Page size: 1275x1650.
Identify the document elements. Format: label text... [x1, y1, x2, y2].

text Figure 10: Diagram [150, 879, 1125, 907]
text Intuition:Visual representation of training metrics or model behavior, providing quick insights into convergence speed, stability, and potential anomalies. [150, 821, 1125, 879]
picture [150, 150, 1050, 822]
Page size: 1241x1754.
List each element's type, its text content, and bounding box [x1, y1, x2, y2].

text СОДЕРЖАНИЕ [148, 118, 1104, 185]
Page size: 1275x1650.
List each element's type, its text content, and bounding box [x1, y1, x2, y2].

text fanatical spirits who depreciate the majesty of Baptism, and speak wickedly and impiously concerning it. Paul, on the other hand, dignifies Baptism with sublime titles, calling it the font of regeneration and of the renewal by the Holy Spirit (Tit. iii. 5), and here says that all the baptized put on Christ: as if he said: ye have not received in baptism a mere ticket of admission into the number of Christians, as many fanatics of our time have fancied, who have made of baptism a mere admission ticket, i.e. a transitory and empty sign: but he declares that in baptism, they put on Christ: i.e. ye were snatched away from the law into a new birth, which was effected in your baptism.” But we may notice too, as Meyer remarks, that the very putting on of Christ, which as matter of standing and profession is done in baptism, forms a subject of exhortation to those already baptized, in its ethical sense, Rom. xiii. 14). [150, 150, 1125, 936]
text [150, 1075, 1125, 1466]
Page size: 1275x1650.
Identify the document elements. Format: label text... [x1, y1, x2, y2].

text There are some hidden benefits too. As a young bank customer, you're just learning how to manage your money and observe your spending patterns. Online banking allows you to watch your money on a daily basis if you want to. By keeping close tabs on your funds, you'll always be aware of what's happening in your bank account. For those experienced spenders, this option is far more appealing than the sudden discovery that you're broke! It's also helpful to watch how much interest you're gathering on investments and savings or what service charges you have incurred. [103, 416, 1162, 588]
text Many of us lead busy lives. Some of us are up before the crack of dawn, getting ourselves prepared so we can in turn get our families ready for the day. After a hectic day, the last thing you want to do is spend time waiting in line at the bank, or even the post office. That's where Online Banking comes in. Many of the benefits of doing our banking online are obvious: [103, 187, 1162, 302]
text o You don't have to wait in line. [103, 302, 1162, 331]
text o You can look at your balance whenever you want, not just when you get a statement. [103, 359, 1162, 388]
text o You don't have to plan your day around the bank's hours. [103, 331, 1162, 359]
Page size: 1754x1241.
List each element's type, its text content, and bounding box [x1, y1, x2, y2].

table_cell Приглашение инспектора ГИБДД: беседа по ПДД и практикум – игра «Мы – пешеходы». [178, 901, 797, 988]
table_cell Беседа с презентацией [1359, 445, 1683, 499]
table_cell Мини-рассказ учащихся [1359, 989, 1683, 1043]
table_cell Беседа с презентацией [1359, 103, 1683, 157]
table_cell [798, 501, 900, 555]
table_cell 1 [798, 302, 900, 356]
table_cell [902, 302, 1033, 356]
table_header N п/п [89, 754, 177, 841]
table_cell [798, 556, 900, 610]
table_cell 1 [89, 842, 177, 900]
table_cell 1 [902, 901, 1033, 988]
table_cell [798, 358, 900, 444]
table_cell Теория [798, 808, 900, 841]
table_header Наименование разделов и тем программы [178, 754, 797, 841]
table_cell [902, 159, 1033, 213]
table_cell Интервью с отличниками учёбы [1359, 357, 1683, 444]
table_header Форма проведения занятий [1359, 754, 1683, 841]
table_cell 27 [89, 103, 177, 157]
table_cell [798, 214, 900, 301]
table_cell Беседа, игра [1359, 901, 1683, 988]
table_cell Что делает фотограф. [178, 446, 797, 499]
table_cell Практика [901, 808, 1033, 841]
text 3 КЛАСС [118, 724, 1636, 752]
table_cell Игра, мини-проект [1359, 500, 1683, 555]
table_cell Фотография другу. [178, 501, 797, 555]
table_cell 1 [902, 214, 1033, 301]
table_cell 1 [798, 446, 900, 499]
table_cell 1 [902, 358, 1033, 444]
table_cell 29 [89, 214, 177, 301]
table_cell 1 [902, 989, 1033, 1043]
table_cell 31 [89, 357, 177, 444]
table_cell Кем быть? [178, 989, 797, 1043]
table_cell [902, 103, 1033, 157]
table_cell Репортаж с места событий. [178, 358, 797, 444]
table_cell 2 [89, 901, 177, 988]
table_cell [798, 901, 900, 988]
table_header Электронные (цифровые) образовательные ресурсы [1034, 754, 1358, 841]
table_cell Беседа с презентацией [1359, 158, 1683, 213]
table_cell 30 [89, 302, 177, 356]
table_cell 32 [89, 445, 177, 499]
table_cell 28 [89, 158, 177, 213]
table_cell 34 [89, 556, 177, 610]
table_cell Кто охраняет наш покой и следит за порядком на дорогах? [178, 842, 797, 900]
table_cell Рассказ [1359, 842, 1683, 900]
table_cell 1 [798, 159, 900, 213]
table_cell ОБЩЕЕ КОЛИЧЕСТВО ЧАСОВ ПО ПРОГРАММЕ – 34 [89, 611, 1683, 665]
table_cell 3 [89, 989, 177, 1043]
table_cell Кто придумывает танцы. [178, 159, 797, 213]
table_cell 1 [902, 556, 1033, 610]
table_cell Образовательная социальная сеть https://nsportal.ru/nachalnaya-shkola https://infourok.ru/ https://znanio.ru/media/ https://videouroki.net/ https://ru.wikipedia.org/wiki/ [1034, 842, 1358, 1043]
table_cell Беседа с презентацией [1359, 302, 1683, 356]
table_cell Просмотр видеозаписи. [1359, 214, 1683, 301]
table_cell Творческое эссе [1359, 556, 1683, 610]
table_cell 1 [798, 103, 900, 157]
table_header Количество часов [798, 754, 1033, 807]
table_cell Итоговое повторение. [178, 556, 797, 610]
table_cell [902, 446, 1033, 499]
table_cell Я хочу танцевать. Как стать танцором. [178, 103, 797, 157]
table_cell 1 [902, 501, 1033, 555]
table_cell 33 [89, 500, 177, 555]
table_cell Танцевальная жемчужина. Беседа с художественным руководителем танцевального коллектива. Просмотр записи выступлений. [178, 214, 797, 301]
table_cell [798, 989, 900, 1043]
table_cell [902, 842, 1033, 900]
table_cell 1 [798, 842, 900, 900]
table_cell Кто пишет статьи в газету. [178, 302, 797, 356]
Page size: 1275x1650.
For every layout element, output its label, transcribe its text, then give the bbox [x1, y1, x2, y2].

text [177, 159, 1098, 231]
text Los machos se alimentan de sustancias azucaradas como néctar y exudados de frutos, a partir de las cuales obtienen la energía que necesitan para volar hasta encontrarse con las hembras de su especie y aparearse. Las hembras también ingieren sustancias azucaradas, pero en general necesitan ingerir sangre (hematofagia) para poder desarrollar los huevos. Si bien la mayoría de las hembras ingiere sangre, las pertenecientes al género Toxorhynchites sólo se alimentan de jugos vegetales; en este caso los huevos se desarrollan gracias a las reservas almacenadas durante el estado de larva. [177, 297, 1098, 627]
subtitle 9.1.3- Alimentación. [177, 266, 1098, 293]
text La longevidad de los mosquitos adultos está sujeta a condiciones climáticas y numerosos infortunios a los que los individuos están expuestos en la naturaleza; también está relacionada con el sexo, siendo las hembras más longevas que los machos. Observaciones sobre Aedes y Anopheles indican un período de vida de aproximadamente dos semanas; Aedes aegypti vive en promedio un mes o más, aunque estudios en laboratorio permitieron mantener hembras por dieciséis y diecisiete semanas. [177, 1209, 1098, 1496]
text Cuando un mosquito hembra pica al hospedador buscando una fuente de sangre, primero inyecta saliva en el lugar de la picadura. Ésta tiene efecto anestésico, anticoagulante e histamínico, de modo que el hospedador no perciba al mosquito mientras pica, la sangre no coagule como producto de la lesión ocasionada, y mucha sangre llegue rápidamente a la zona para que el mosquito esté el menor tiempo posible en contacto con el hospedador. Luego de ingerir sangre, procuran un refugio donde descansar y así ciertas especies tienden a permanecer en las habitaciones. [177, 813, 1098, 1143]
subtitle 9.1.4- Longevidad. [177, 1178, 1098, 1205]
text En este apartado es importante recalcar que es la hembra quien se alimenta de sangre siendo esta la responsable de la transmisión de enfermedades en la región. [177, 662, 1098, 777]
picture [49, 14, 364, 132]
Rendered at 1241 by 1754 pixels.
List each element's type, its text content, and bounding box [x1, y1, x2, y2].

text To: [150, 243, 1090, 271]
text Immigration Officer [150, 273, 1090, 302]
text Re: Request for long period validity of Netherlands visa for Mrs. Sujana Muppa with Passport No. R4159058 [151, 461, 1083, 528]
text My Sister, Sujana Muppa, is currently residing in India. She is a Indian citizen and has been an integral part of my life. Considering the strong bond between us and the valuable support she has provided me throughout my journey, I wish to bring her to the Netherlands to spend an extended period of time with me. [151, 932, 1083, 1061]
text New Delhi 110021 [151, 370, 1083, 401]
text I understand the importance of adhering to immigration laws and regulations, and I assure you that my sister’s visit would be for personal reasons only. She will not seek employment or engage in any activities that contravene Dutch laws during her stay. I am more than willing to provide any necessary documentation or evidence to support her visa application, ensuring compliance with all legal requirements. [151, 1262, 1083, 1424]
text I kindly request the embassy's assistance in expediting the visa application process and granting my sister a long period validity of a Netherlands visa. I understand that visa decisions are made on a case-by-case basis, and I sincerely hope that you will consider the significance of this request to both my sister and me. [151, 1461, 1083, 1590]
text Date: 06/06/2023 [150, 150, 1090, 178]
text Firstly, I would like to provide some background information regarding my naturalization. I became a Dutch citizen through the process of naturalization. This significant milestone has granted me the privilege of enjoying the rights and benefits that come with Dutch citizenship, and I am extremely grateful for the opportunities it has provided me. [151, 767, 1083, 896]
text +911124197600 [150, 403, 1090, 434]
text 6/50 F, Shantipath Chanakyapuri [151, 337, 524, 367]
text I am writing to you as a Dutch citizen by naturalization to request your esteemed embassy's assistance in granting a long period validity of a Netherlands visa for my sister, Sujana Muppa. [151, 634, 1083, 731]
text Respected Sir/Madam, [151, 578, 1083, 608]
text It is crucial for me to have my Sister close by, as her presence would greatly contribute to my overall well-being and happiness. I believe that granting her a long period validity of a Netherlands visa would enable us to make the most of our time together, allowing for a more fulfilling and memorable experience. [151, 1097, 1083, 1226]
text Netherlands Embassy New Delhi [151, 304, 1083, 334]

__Problem requirements__: Take each line of the material that contains the word "assistance" and list it.

__Written answer__:
text I kindly request the embassy's assistance in expediting the visa application process and granting my sister a long period validity of a Netherlands visa. I understand that visa decisions are made on a case-by-case basis, and I sincerely hope that you will consider the significance of this request to both my sister and me. [151, 1461, 1083, 1590]
text I am writing to you as a Dutch citizen by naturalization to request your esteemed embassy's assistance in granting a long period validity of a Netherlands visa for my sister, Sujana Muppa. [151, 634, 1083, 731]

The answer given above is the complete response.